*WORKING DATA*:

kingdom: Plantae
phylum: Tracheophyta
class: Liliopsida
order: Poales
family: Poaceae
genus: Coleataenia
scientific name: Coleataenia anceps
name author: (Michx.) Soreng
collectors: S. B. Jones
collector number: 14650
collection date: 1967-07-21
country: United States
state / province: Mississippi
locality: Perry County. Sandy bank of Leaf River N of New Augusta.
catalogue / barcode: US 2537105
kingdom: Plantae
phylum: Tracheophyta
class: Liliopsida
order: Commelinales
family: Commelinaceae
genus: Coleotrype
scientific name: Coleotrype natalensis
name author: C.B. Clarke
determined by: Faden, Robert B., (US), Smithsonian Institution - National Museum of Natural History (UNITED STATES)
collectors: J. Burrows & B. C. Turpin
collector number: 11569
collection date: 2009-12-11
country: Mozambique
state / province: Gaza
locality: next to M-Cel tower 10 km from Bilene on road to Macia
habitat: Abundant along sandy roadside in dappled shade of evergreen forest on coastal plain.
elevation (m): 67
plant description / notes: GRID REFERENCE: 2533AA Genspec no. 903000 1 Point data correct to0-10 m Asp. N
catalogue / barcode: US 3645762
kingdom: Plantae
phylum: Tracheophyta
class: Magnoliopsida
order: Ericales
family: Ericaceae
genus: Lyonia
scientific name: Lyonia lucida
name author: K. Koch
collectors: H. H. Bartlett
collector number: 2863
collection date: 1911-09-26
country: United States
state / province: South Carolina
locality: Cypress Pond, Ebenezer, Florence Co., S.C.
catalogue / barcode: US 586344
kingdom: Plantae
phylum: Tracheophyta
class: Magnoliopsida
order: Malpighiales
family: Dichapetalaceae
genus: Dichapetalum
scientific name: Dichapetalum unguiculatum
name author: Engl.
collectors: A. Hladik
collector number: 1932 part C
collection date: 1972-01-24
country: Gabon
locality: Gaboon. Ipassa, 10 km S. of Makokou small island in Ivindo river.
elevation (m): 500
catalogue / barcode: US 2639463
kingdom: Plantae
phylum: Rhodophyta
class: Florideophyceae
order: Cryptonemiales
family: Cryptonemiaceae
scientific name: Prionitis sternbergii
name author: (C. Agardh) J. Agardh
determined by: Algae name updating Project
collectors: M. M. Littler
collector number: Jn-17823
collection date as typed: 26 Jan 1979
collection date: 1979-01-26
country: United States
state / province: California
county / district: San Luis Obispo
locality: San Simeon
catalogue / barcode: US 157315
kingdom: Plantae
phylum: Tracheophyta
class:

*EXERCISE TASK*:
Copy out the records from the start through the line containing "collector number: 1932 part C", with both ends included.

*FINISHED ANSWER*:
kingdom: Plantae
phylum: Tracheophyta
class: Liliopsida
order: Poales
family: Poaceae
genus: Coleataenia
scientific name: Coleataenia anceps
name author: (Michx.) Soreng
collectors: S. B. Jones
collector number: 14650
collection date: 1967-07-21
country: United States
state / province: Mississippi
locality: Perry County. Sandy bank of Leaf River N of New Augusta.
catalogue / barcode: US 2537105
kingdom: Plantae
phylum: Tracheophyta
class: Liliopsida
order: Commelinales
family: Commelinaceae
genus: Coleotrype
scientific name: Coleotrype natalensis
name author: C.B. Clarke
determined by: Faden, Robert B., (US), Smithsonian Institution - National Museum of Natural History (UNITED STATES)
collectors: J. Burrows & B. C. Turpin
collector number: 11569
collection date: 2009-12-11
country: Mozambique
state / province: Gaza
locality: next to M-Cel tower 10 km from Bilene on road to Macia
habitat: Abundant along sandy roadside in dappled shade of evergreen forest on coastal plain.
elevation (m): 67
plant description / notes: GRID REFERENCE: 2533AA Genspec no. 903000 1 Point data correct to0-10 m Asp. N
catalogue / barcode: US 3645762
kingdom: Plantae
phylum: Tracheophyta
class: Magnoliopsida
order: Ericales
family: Ericaceae
genus: Lyonia
scientific name: Lyonia lucida
name author: K. Koch
collectors: H. H. Bartlett
collector number: 2863
collection date: 1911-09-26
country: United States
state / province: South Carolina
locality: Cypress Pond, Ebenezer, Florence Co., S.C.
catalogue / barcode: US 586344
kingdom: Plantae
phylum: Tracheophyta
class: Magnoliopsida
order: Malpighiales
family: Dichapetalaceae
genus: Dichapetalum
scientific name: Dichapetalum unguiculatum
name author: Engl.
collectors: A. Hladik
collector number: 1932 part C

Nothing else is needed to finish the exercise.